Basic Committor/Shooting Point Analysis

This notebook shows some basics on how to use the committor simulation and how to use the shooting point analysis. A more detailed example, showing how to perform a committor analysis on alanine dipeptide based on the results of a TPS simulation, is included in this example.

committors

In [1]:

%matplotlib inline
import matplotlib.pyplot as plt
import openpathsampling as paths
import openpathsampling.engines.toy as toys
import numpy as np
import pandas as pd

Committors and Shooting Point Analysis¶

There are several ways that we can calculate committors. This deals with two, in particular.

First, we frequently want to run a committor from some specific snapshots. For example, you have a transition trajectory, and you want a sense of where the barrier is. So you select 10-20 frames from the trajectory, and run each of them 10-20 times with random velocities to see which states they end up in. The first section of this document describes how to do that process for any list of snapshots.

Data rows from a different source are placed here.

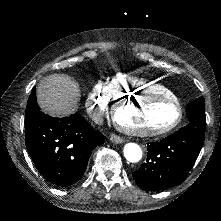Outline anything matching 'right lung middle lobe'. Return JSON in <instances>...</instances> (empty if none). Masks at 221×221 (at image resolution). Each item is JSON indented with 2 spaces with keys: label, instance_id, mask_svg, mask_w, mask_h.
Instances as JSON below:
<instances>
[{
  "label": "right lung middle lobe",
  "instance_id": "1",
  "mask_svg": "<svg viewBox=\"0 0 221 221\" xmlns=\"http://www.w3.org/2000/svg\"><path fill=\"white\" fill-rule=\"evenodd\" d=\"M38 104L36 102V92L35 89L32 90V94L29 96V99L27 101V107L26 112L34 109H38Z\"/></svg>",
  "mask_w": 221,
  "mask_h": 221
}]
</instances>
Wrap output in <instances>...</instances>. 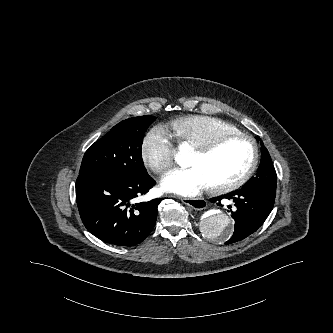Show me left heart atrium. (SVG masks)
Instances as JSON below:
<instances>
[{"mask_svg":"<svg viewBox=\"0 0 333 333\" xmlns=\"http://www.w3.org/2000/svg\"><path fill=\"white\" fill-rule=\"evenodd\" d=\"M161 185L165 191L182 196H195L211 186L207 177L197 167L172 170L163 177Z\"/></svg>","mask_w":333,"mask_h":333,"instance_id":"1","label":"left heart atrium"}]
</instances>
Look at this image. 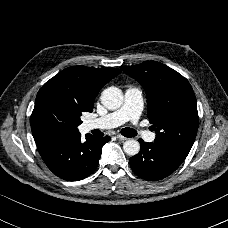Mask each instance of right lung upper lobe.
<instances>
[{"label":"right lung upper lobe","mask_w":228,"mask_h":228,"mask_svg":"<svg viewBox=\"0 0 228 228\" xmlns=\"http://www.w3.org/2000/svg\"><path fill=\"white\" fill-rule=\"evenodd\" d=\"M120 73L121 71L117 68L72 66L59 72L47 83L62 87L71 94L85 112H91L99 90Z\"/></svg>","instance_id":"right-lung-upper-lobe-1"}]
</instances>
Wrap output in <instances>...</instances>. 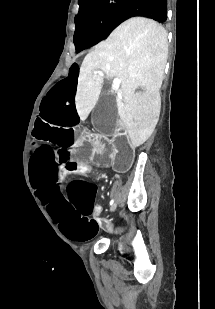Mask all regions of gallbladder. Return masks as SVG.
Instances as JSON below:
<instances>
[{"instance_id": "gallbladder-1", "label": "gallbladder", "mask_w": 215, "mask_h": 309, "mask_svg": "<svg viewBox=\"0 0 215 309\" xmlns=\"http://www.w3.org/2000/svg\"><path fill=\"white\" fill-rule=\"evenodd\" d=\"M94 110V122L97 123V130L101 136H108L111 128L115 127L117 120V102L114 92L101 94Z\"/></svg>"}]
</instances>
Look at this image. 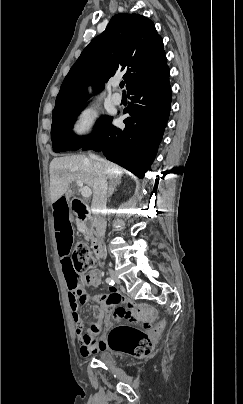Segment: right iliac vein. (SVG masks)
Segmentation results:
<instances>
[{
    "label": "right iliac vein",
    "mask_w": 243,
    "mask_h": 404,
    "mask_svg": "<svg viewBox=\"0 0 243 404\" xmlns=\"http://www.w3.org/2000/svg\"><path fill=\"white\" fill-rule=\"evenodd\" d=\"M110 277L115 280L118 284H120V280L115 272H110Z\"/></svg>",
    "instance_id": "1"
}]
</instances>
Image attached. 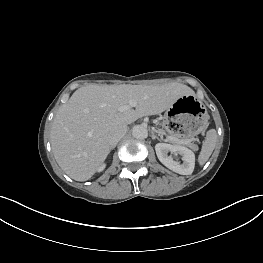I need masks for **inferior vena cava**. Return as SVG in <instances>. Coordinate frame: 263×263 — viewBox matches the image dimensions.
<instances>
[{
	"instance_id": "obj_1",
	"label": "inferior vena cava",
	"mask_w": 263,
	"mask_h": 263,
	"mask_svg": "<svg viewBox=\"0 0 263 263\" xmlns=\"http://www.w3.org/2000/svg\"><path fill=\"white\" fill-rule=\"evenodd\" d=\"M127 132V126L117 127L114 129L108 138V143L111 147L116 146V144L124 137Z\"/></svg>"
}]
</instances>
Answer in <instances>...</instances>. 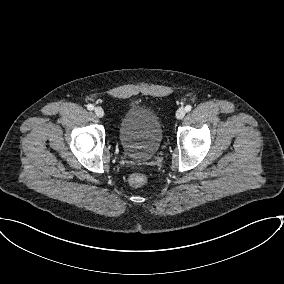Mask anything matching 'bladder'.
Wrapping results in <instances>:
<instances>
[{
	"mask_svg": "<svg viewBox=\"0 0 284 284\" xmlns=\"http://www.w3.org/2000/svg\"><path fill=\"white\" fill-rule=\"evenodd\" d=\"M118 134L121 147L128 157L146 161L157 153L163 139V127L154 110L133 104L123 114Z\"/></svg>",
	"mask_w": 284,
	"mask_h": 284,
	"instance_id": "obj_1",
	"label": "bladder"
}]
</instances>
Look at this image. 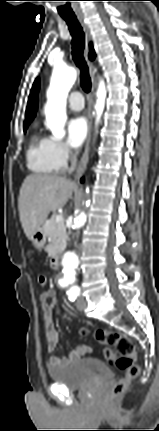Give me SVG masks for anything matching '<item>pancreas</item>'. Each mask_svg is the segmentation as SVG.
I'll return each instance as SVG.
<instances>
[{
  "label": "pancreas",
  "instance_id": "cf45deb5",
  "mask_svg": "<svg viewBox=\"0 0 159 431\" xmlns=\"http://www.w3.org/2000/svg\"><path fill=\"white\" fill-rule=\"evenodd\" d=\"M43 230L49 239V245L47 246L48 255L55 256L61 252L67 242L66 226L64 221L57 223L55 216H52L43 225Z\"/></svg>",
  "mask_w": 159,
  "mask_h": 431
}]
</instances>
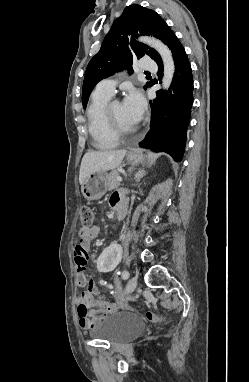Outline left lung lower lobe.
Wrapping results in <instances>:
<instances>
[{
  "instance_id": "left-lung-lower-lobe-1",
  "label": "left lung lower lobe",
  "mask_w": 249,
  "mask_h": 382,
  "mask_svg": "<svg viewBox=\"0 0 249 382\" xmlns=\"http://www.w3.org/2000/svg\"><path fill=\"white\" fill-rule=\"evenodd\" d=\"M169 48L175 62L171 89L166 93L156 92L158 97L152 107L151 127L139 145L156 152H166L180 161L193 104V79L187 54L177 37ZM156 63L159 67L158 75L162 76V60Z\"/></svg>"
}]
</instances>
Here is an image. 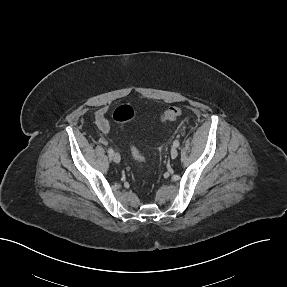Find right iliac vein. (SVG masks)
Segmentation results:
<instances>
[{"label":"right iliac vein","mask_w":287,"mask_h":287,"mask_svg":"<svg viewBox=\"0 0 287 287\" xmlns=\"http://www.w3.org/2000/svg\"><path fill=\"white\" fill-rule=\"evenodd\" d=\"M113 161L115 163H119L121 161V157H120V155L118 153H114L113 154Z\"/></svg>","instance_id":"right-iliac-vein-1"}]
</instances>
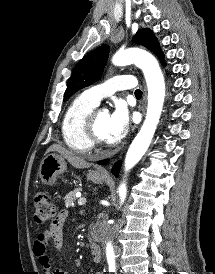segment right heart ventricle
Wrapping results in <instances>:
<instances>
[{
  "mask_svg": "<svg viewBox=\"0 0 215 274\" xmlns=\"http://www.w3.org/2000/svg\"><path fill=\"white\" fill-rule=\"evenodd\" d=\"M96 106L97 104L81 94L75 97L67 107L61 123V133L69 148L88 152L93 147L86 136L84 122L86 116Z\"/></svg>",
  "mask_w": 215,
  "mask_h": 274,
  "instance_id": "1",
  "label": "right heart ventricle"
}]
</instances>
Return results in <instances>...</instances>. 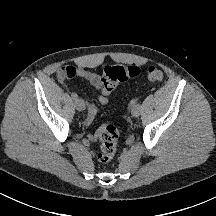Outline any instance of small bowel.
I'll return each instance as SVG.
<instances>
[{"instance_id": "c3829d8e", "label": "small bowel", "mask_w": 216, "mask_h": 216, "mask_svg": "<svg viewBox=\"0 0 216 216\" xmlns=\"http://www.w3.org/2000/svg\"><path fill=\"white\" fill-rule=\"evenodd\" d=\"M76 76L82 78L83 80H85L95 88V90L98 93V101L100 104L107 105L109 103V96L111 92H107L104 90L98 74L84 68H78L76 69ZM95 113H96L95 105L89 102L88 113L85 119V124L87 126H90L93 123ZM96 135H97L96 132L90 134V139L95 140Z\"/></svg>"}]
</instances>
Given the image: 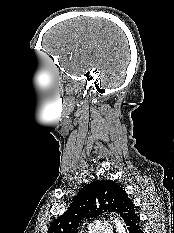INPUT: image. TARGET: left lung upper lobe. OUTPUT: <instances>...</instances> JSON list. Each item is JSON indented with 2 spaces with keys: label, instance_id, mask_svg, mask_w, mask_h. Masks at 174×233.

Second, we frequently want to plot the committor as a function of some collective variable(s). In this case, we can histogram a bunch of committor shots according to the desired CVs. And, since every shooting move is essentially a committor trial, we can histogram all the shooting points from a normal path sampling calculation to obtain the committor landscape. This is what we do in the second section of this document.

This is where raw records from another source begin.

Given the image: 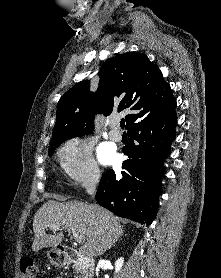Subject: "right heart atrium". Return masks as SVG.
Masks as SVG:
<instances>
[{
    "instance_id": "d8ad5b80",
    "label": "right heart atrium",
    "mask_w": 221,
    "mask_h": 278,
    "mask_svg": "<svg viewBox=\"0 0 221 278\" xmlns=\"http://www.w3.org/2000/svg\"><path fill=\"white\" fill-rule=\"evenodd\" d=\"M58 158L65 174L75 183L86 185L99 180L100 170L88 138L71 137L59 148Z\"/></svg>"
}]
</instances>
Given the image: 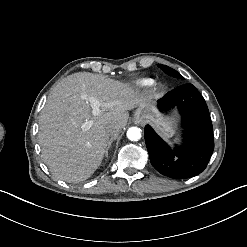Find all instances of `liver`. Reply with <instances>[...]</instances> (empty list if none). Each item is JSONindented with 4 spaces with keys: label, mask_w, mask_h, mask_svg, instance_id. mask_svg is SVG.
Instances as JSON below:
<instances>
[{
    "label": "liver",
    "mask_w": 247,
    "mask_h": 247,
    "mask_svg": "<svg viewBox=\"0 0 247 247\" xmlns=\"http://www.w3.org/2000/svg\"><path fill=\"white\" fill-rule=\"evenodd\" d=\"M82 95L100 101L98 116L91 114V105ZM149 99L152 96L130 83L101 74L78 72L64 78L48 96L39 117L41 157L50 172L69 183L88 179L100 166L110 141L106 128H124L128 110ZM86 120L93 125L82 129Z\"/></svg>",
    "instance_id": "liver-1"
}]
</instances>
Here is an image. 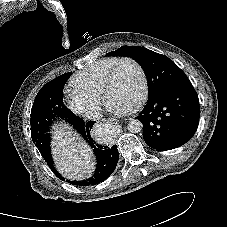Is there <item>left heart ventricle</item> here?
Listing matches in <instances>:
<instances>
[{
    "instance_id": "1",
    "label": "left heart ventricle",
    "mask_w": 227,
    "mask_h": 227,
    "mask_svg": "<svg viewBox=\"0 0 227 227\" xmlns=\"http://www.w3.org/2000/svg\"><path fill=\"white\" fill-rule=\"evenodd\" d=\"M141 89V77L131 63H124L119 68L113 86L108 95V103L132 105Z\"/></svg>"
}]
</instances>
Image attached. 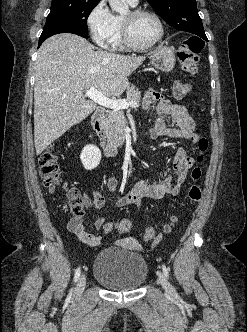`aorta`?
<instances>
[{
  "label": "aorta",
  "instance_id": "762f6f07",
  "mask_svg": "<svg viewBox=\"0 0 247 332\" xmlns=\"http://www.w3.org/2000/svg\"><path fill=\"white\" fill-rule=\"evenodd\" d=\"M113 11L124 15L129 11L128 5L123 0H108Z\"/></svg>",
  "mask_w": 247,
  "mask_h": 332
}]
</instances>
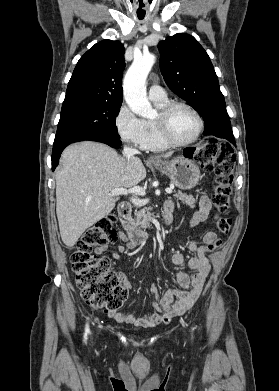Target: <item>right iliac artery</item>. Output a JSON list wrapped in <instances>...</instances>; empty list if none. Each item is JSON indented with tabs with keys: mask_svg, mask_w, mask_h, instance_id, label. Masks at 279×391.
Here are the masks:
<instances>
[{
	"mask_svg": "<svg viewBox=\"0 0 279 391\" xmlns=\"http://www.w3.org/2000/svg\"><path fill=\"white\" fill-rule=\"evenodd\" d=\"M90 331H89V326L88 325H86V328H85V335H84V340L86 341V339H87V334L89 333Z\"/></svg>",
	"mask_w": 279,
	"mask_h": 391,
	"instance_id": "obj_1",
	"label": "right iliac artery"
}]
</instances>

Note that there are also tricks to get the committor based on the reweighted path ensemble, and if you're really trying to get the committor landscape in some collective variables, that will probably be the best approach. The approaches here are useful for more simple analyses and for troubleshooting while setting up path sampling simulations.

Simple Committor Run¶

The analysis we use for the committor can be used on shooting points in general, but often we just want to run a committor calculation directly. Here we set up a simple run in a situation where, if the forward extension is chosen, we always end up in the right state, and if the backward extension is chosen, we always end up in the left state.

In [2]:

pes = toys.LinearSlope(m=[0.0], c=[0.0]) # flat line
topology = toys.Topology(n_spatial=1, masses=[1.0], pes=pes)
integrator = toys.LeapfrogVerletIntegrator(0.1)
options = {
    'integ': integrator,
    'n_frames_max': 1000,
    'n_steps_per_frame': 1
}

engine = toys.Engine(options=options, topology=topology)

snap0 = toys.Snapshot(coordinates=np.array([[0.0]]),
                      velocities=np.array([[1.0]]),
                      engine=engine)
snap1 = toys.Snapshot(coordinates=np.array([[0.2]]),
                      velocities=np.array([[1.0]]),
                      engine=engine)


cv = paths.FunctionCV("Id", lambda snap : snap.coordinates[0][0])

# these are our states:
left = paths.CVDefinedVolume(cv, float("-inf"), -1.0).named("left")
right = paths.CVDefinedVolume(cv, 1.0, float("inf")).named("right")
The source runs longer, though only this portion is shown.